2012 EPA Research Progress Report
Supporting Sustainable and Healthy Tribal and Native Alaskan Communities
The 565 federally recognized Tribal nations across the United States manage more than 95 million acres of land. EPA’s American Indian Environmental Office works with those Tribes to protect human health and the environment by supporting and implementing federal environmental and related human health protection laws (as consistent with the Tribes’ sovereign rights, federal responsibilities, and EPA’s official Indian Policy).
That effort is supported by research exploring ways to advance sustainable and healthy Tribal communities. EPA scientists and the National EPA-Tribal Science Council work collaboratively to better understand environmental and human health issues important to Native American and Eskimo communities. (The EPA-Tribal Science Council is composed of a tribal representative from each of the nine Agency regions across the country.)

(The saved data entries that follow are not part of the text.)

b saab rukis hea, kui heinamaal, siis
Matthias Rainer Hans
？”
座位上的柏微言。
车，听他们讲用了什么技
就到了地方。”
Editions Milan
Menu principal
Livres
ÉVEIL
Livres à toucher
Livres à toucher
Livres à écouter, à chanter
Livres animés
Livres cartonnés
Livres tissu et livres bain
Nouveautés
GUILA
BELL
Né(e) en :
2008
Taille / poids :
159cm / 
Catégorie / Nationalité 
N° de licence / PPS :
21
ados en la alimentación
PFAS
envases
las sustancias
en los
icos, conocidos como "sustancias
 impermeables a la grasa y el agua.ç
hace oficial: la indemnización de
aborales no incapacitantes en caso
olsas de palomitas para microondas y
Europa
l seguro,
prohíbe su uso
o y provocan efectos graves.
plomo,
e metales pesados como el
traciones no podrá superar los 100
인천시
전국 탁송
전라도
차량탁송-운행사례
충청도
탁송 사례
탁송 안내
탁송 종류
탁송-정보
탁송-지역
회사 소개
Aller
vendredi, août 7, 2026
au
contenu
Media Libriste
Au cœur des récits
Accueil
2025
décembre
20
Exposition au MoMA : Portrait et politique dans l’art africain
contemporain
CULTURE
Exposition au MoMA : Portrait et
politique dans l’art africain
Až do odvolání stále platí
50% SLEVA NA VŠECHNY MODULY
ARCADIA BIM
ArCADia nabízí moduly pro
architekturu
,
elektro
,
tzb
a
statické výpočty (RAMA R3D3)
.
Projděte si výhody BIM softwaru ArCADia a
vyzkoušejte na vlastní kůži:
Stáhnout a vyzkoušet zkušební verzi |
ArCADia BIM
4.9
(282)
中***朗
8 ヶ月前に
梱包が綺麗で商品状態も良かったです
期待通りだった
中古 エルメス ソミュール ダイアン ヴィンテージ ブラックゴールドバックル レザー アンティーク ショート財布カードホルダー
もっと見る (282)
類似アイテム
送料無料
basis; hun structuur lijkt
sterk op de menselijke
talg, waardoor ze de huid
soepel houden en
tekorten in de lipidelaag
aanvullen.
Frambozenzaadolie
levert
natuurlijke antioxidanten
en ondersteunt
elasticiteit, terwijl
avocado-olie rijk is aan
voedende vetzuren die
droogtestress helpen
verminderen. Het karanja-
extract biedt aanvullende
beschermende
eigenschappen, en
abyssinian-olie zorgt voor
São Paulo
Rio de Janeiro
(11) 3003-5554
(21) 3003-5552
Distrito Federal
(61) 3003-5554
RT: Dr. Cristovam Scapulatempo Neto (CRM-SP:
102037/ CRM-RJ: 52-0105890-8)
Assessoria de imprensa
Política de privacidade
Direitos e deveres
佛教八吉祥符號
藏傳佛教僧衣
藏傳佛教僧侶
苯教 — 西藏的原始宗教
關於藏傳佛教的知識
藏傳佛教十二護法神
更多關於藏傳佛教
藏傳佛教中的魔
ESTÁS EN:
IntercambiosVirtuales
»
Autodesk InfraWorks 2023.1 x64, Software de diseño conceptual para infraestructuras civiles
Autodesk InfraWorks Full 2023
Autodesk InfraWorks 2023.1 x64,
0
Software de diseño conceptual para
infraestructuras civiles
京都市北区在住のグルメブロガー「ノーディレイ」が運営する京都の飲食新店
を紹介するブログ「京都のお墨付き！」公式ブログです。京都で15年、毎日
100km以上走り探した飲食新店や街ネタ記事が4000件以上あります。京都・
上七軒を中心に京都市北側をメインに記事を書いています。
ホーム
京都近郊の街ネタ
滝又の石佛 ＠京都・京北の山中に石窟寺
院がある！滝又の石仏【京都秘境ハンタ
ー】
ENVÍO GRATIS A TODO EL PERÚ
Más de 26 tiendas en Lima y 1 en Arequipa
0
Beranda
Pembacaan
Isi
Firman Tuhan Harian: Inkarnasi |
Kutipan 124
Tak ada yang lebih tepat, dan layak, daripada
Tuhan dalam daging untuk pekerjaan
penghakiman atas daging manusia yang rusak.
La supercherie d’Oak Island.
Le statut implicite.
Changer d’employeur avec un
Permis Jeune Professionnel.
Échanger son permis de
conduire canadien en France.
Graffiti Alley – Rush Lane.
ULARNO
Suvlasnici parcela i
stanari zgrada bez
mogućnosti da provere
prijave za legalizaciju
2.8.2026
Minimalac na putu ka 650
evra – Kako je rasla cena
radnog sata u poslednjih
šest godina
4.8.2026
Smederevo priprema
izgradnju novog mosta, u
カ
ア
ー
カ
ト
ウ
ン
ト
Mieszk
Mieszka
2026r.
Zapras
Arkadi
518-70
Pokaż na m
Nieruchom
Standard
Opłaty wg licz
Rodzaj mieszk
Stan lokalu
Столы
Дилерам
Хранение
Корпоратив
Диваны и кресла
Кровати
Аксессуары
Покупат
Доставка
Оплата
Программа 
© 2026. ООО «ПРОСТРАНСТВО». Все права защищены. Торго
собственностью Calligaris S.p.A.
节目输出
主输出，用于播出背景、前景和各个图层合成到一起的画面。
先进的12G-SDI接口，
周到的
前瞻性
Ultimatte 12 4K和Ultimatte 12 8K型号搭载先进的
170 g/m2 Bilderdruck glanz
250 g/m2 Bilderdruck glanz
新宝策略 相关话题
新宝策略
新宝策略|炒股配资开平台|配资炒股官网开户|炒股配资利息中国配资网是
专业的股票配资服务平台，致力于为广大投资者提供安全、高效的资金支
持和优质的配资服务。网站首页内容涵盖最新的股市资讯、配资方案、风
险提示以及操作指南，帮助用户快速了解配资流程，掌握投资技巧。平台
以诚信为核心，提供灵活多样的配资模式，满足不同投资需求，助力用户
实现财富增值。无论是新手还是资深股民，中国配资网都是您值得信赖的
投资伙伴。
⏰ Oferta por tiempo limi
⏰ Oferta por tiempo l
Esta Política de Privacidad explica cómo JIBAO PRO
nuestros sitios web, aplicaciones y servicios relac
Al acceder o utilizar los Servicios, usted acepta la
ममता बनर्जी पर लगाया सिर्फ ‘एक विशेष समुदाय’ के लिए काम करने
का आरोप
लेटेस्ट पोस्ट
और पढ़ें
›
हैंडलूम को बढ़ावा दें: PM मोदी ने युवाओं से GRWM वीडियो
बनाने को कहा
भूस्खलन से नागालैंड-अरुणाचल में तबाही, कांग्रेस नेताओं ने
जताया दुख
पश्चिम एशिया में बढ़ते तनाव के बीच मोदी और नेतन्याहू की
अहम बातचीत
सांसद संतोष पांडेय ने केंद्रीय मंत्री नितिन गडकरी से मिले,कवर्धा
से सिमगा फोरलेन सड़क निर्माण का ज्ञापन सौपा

In 2012, EPA scientists and their partners from tribes across the country continued to develop and pilot a Web-based environmental decision support tool called the Tribal-Focused Environmental Risk and Sustainability Tool (Tribal-FERST). The tool is designed to provide tribes with the best available human health and ecological scientific information.
Using stakeholder feedback from the National Tribal Caucus, numerous tribes, the consortium of United South and Eastern tribes (USET), Tribal Colleges and Universities, and other stakeholders, EPA researchers incorporated a host of new enhancements into the beta version of Tribal-FERST. These included additional tribal information resources, enhanced maps in a Geographic Information System database with the ability to overlay local data.
EPA researchers also collaborated with the Pleasant Point Passamaquoddy Tribe of eastern Maine to pilot Tribal-FERST and address priority issues facing the tribe, such as the need to consider adaptive coastal management strategies in the face of potential sea level rise. The tribe also piloted Tribal-FERST as a decision support tool for comparing different waste management options and outcomes, including the production of power, revenue, and jobs under various scenarios.
Also in 2012, the EPA Tribal-FERST team joined with the USET consortium to develop a tribal environmental assessment roadmap and link Tribal-FERST with the USET Tribal Water Quality database and exchange node.These ongoing partnerships, as well as outreach at key tribal meetings across the country, serve to enhance Tribal-FERST and continue to connect EPA science with tribal environmental needs.